0

Hey, i'm trying to find out the parent-node of the nodes content text.

example:

<div>
    <h1>Node to find</h1>
    <p>another node</p>
</div>

All my code know is what the text in the node is and my script needs to find out in what node the text contains.

i have tried the following xpaths:

 1. //*[. = "'. $text .'"]
 2. //*[contains(., "'. $text .'")]

the first gives me a empty nodeList the second gives me a lot of nodes, but it gives me all the parent containing the text, i want only the first parent.

Thanks for any help.

Elzo Valugi
  • 27,240
  • 15
  • 95
  • 114
Henriksjodahl
  • 145
  • 1
  • 14
  • 1
    possible duplicate of [PHP/XPath: find text node that "starts with" a particular string?](http://stackoverflow.com/questions/4822469/php-xpath-find-text-node-that-starts-with-a-particular-string) – Gordon Feb 01 '11 at 10:53
  • `//*[contains(., "'. $text .'")][1]` or, depending on what you need, `//*[contains(text(), "'. $text .'")]` – biziclop Feb 01 '11 at 11:11
  • 1
    got what i need with the following: `//*[starts-with(., "'. $text .'")]` – Henriksjodahl Feb 01 '11 at 11:23
  • Check my answer for two correct XPath expressions –  Feb 01 '11 at 16:25

2 Answers2

3

I'm not sure I understand the "'. $text .'" part of your answer... I guess that means some sample text, not an intended reference to a variable named text?

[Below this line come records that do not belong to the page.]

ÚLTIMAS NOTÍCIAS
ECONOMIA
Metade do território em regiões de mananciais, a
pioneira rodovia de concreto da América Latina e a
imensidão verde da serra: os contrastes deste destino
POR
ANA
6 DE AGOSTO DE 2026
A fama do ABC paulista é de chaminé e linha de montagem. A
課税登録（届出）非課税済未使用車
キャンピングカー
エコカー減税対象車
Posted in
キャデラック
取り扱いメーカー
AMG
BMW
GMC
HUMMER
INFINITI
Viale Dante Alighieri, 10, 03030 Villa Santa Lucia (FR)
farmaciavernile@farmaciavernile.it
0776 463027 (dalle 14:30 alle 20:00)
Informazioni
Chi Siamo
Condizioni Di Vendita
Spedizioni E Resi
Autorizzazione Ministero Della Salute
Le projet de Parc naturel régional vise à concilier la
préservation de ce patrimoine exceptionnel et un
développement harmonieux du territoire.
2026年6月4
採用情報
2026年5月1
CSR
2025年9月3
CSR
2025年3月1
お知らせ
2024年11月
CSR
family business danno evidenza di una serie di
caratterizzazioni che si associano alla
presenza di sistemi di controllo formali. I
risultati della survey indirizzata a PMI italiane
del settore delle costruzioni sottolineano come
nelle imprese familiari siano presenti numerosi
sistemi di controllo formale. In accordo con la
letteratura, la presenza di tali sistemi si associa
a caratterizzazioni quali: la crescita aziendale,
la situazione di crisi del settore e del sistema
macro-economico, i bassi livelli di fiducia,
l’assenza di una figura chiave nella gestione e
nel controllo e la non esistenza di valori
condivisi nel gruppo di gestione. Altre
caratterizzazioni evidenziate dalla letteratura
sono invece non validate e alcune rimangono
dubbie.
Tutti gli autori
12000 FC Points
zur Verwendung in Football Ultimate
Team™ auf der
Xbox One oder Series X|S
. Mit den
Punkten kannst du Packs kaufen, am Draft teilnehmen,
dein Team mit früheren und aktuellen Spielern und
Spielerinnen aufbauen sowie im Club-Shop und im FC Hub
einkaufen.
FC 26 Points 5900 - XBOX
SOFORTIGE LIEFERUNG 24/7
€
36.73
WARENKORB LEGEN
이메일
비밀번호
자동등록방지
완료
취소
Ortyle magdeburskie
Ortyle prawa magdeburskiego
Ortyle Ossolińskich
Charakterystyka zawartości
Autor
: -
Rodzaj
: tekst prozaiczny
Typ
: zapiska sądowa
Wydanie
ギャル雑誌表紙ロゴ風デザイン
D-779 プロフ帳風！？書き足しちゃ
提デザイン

Anyway, when you use contains(., "foo") you are asking whether the current node's string value contains "foo". The current node's string value is the concatenation of all descendant text nodes' string values. That is why //*[contains(., "foo")] returns a list of nodes: it matches every ancestor of every text node containing "foo". (And it can be very inefficient because you're doing that concatenation function on every node in the tree.)

The reason your starts-with() answer worked (sometimes) is that you got lucky: the parent node of the text node had other preceding siblings with their own text, so the grandparent node's text value started with something else. Also very inefficient...

If the text you're looking for will only be in one text node -- i.e. it will not be split up across multiple elements / comments / etc. -- then you can efficiently and accurately match only the element containing the text node, using [edited]:

//*[text()[contains(., "foo")]]

(similar to what @biziclop said).

If the text you're looking might be split up across multiple elements / comments / etc. -- then you can use this [edited, twice]:

//*[contains(., "foo") and not(*[contains(., "foo")])]

But that's fairly inefficient. The following is not guaranteed to work:

//*[contains(., "foo")][1]

It will give you [edited, twice] every element that is a first child of its parent that (is an ancestor of one that) contains the text. (Or an empty nodeset, if "foo" is not found.) I'm trusting @Alejandro on this one... I still have not internalized how to tell when [position() = x] applies to the most recent location step only. Regardless, this XPath expression is not guaranteed to give you the right result.

LarsH
  • 27,481
  • 8
  • 94
  • 152
  • Thanks for that answer Lars. You really explained it all. Seems like i've got some alternatives on how i want it to work. Saving this one for future references. Thanks again. – Henriksjodahl Feb 01 '11 at 12:32
  • @LarsH: First one meaning: *every element such that **first** text node child contains "foo"*. Second one: If I'm containing "foo", my parent always contains "foo". Last one meaning: *every first child containing "foo"* –  Feb 01 '11 at 16:29
  • @Alej: ah, good point. I'd forgotten that, about contains() taking the first node in its first argument nodeset... May have to edit. In fact, were all three of my sample XPaths wrong?? :-p – LarsH Feb 02 '11 at 13:33
  • @Alej and @Henrik: updated my answer so it's hopefully correct now. – LarsH Feb 02 '11 at 14:02
  • @LarsH: Now, first one is fine. Second one has the implicit casting problem: take the "any child element" node set out of the function call. About third: I rephrase the meaning: *from those children containing "foo", the first one* –  Feb 02 '11 at 15:40
  • @Alej: bah... you're right about the 2nd one. My brain is not working well. Re: 3rd: ok. Will edit. (We have rolling blackouts here so my connection is on and off.) – LarsH Feb 02 '11 at 17:41
1

i'm trying to find out the parent-node of the nodes content text.
[...] but it gives me all the parent containing the text, i want only the first parent.

The classic answer would be:

//*[text()[contains(.,$pText)]]

Meaning: any element having at least one text node child containing $pText variable/param reference string value as part of its string value

It was metioned the posible mixed content model. I doubt this is a real consideration, but any way, here is the answer:

//*[contains(.,$pText)][not(*[contains(.,$pText)])]

Meaning: any element containing $pText as part of its string value, not having any child element with $pText as part of its string value. In other words, innermost element containing $pText string value.